Stated exercise
Set out the lines of the listing as a numbered list, starting with the first line and going on through the line that contains "export const myFeature", with that line included. Leave out blank lines and do not go past that line.

-- START OF Input data --

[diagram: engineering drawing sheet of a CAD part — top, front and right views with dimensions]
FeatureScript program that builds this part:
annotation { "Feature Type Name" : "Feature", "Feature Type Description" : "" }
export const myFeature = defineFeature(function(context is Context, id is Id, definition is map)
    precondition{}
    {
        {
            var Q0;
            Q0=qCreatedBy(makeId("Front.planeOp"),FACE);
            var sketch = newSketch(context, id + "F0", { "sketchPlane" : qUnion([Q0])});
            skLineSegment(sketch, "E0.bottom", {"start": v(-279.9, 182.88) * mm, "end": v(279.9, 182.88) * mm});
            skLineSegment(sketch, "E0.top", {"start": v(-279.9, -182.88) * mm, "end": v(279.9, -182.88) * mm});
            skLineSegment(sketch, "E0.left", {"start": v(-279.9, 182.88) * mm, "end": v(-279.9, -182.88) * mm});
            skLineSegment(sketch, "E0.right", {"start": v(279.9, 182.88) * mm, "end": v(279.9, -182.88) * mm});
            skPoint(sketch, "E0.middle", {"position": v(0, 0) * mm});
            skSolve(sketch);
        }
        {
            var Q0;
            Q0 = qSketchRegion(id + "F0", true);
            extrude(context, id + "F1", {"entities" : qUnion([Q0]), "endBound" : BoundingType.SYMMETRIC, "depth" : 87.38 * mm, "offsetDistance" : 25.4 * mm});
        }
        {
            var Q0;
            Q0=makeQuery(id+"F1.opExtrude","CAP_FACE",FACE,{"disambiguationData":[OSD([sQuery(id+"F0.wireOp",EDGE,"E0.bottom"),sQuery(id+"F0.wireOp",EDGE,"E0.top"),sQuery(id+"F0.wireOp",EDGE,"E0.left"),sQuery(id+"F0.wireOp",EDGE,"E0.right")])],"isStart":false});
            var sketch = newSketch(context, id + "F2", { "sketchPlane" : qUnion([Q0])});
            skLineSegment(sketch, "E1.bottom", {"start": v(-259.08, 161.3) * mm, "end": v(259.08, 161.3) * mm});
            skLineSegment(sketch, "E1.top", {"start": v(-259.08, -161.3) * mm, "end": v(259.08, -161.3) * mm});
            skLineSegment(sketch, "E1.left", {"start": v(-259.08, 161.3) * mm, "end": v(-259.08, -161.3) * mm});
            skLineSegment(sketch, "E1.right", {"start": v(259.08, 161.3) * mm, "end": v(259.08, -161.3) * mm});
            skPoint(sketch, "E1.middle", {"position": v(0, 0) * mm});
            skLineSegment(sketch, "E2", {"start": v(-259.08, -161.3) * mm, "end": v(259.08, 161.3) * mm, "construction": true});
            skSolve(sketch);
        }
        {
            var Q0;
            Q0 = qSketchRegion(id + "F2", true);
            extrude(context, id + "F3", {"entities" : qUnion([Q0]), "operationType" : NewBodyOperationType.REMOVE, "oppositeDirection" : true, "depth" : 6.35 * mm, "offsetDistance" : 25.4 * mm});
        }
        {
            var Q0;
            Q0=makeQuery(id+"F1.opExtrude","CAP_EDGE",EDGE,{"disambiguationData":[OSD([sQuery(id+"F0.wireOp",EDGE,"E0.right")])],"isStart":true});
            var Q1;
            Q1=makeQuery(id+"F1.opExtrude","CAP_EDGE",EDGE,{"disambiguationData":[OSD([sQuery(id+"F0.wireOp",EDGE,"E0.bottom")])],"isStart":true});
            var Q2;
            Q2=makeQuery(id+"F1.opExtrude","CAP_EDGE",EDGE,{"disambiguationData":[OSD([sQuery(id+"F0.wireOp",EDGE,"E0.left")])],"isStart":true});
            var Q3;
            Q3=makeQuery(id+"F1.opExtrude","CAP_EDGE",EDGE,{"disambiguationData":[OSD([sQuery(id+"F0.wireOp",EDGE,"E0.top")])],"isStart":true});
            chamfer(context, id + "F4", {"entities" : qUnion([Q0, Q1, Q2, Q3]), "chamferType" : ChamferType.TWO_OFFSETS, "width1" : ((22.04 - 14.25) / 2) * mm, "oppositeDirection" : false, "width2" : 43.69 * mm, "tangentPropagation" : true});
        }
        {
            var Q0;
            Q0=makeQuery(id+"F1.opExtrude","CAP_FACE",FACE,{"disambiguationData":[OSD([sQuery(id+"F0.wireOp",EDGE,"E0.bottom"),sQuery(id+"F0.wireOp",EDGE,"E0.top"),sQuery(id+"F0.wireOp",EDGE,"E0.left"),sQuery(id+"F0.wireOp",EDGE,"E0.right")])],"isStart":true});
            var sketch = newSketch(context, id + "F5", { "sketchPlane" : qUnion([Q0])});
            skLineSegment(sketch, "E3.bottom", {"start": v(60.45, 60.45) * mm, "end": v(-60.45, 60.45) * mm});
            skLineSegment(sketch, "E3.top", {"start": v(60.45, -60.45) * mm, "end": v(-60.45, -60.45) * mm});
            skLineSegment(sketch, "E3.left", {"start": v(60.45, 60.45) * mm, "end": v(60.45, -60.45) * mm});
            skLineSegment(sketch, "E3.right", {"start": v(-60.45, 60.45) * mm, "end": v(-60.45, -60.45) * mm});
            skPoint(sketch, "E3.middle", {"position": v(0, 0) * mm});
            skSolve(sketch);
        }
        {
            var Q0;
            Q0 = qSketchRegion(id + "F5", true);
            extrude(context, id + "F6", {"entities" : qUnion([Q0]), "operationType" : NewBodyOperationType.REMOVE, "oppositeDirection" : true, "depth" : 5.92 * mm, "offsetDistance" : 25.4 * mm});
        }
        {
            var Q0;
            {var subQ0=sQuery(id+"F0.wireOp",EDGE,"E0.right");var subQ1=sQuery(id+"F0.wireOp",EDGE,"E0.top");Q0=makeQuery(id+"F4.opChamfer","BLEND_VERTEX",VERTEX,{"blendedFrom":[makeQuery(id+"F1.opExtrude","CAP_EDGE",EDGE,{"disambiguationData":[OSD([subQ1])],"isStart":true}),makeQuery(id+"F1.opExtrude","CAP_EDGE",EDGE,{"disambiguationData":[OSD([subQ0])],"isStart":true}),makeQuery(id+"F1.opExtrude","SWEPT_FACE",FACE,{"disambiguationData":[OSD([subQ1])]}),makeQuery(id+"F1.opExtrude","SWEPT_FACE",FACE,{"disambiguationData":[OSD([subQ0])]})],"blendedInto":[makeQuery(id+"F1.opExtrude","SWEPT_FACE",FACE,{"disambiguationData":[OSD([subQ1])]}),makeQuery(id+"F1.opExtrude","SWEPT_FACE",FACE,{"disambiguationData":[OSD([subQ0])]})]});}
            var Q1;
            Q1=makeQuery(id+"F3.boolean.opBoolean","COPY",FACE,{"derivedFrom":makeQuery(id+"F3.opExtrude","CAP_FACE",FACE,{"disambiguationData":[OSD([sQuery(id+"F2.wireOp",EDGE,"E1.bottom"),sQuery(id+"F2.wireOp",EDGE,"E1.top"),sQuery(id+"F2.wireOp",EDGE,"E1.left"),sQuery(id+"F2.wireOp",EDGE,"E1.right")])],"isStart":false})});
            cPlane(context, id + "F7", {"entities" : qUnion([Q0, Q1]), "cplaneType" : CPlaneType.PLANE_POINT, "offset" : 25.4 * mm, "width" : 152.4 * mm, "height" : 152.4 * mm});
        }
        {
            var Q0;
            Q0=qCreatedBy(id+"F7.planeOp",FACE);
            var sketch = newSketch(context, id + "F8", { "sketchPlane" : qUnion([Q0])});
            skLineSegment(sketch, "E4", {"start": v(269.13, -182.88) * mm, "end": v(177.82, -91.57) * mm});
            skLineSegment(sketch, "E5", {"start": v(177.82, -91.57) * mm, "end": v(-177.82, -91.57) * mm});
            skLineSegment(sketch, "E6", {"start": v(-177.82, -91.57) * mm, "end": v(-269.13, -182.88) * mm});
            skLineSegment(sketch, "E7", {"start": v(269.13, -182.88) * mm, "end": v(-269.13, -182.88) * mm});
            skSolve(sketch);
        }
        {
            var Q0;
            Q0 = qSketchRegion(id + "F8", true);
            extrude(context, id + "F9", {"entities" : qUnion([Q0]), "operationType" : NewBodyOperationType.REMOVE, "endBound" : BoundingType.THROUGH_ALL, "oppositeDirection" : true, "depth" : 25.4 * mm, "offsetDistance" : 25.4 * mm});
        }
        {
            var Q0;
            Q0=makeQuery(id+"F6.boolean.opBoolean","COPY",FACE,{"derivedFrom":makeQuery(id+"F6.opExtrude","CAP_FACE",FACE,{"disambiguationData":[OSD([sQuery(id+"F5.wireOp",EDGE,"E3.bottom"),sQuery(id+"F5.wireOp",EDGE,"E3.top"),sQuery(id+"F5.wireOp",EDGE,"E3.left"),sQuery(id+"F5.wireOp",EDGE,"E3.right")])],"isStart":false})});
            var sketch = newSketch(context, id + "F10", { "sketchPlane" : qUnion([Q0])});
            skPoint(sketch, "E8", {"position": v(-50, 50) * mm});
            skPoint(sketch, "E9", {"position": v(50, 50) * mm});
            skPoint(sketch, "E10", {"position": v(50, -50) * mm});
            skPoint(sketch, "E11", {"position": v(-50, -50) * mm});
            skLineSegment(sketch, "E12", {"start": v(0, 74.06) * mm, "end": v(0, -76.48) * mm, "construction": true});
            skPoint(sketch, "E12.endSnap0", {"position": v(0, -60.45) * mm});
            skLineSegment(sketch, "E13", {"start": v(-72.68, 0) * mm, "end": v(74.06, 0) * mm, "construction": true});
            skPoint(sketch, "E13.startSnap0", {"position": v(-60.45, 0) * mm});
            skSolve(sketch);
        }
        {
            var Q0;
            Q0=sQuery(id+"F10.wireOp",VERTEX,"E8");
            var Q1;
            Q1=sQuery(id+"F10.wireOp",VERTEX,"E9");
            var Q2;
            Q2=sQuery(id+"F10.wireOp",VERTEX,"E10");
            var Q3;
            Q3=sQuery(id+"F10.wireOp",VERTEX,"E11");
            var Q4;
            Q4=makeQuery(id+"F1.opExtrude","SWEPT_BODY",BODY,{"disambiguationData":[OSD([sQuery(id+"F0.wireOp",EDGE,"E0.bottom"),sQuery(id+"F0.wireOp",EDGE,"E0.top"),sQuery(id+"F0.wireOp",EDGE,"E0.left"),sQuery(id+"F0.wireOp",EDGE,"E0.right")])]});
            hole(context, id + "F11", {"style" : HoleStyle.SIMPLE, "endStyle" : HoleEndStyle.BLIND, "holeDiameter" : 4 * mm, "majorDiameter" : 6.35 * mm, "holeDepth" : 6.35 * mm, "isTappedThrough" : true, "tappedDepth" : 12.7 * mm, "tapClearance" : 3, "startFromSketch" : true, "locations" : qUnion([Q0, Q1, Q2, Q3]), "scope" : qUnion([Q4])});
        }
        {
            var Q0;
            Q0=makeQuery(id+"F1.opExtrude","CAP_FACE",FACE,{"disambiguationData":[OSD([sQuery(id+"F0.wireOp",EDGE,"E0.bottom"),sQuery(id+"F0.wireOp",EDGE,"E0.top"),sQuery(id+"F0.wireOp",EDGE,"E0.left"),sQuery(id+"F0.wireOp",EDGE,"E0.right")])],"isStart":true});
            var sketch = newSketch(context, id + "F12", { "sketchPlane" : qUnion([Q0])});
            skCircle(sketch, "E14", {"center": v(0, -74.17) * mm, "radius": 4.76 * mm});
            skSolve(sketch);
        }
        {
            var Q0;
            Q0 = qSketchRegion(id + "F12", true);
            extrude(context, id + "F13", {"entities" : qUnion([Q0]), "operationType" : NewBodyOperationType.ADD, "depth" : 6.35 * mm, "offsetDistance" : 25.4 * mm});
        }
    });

-- END OF Input data --

Solution
1. [diagram: engineering drawing sheet of a CAD part — top, front and right views with dimensions]
2. FeatureScript program that builds this part:
3. annotation { "Feature Type Name" : "Feature", "Feature Type Description" : "" }
4. export const myFeature = defineFeature(function(context is Context, id is Id, definition is map)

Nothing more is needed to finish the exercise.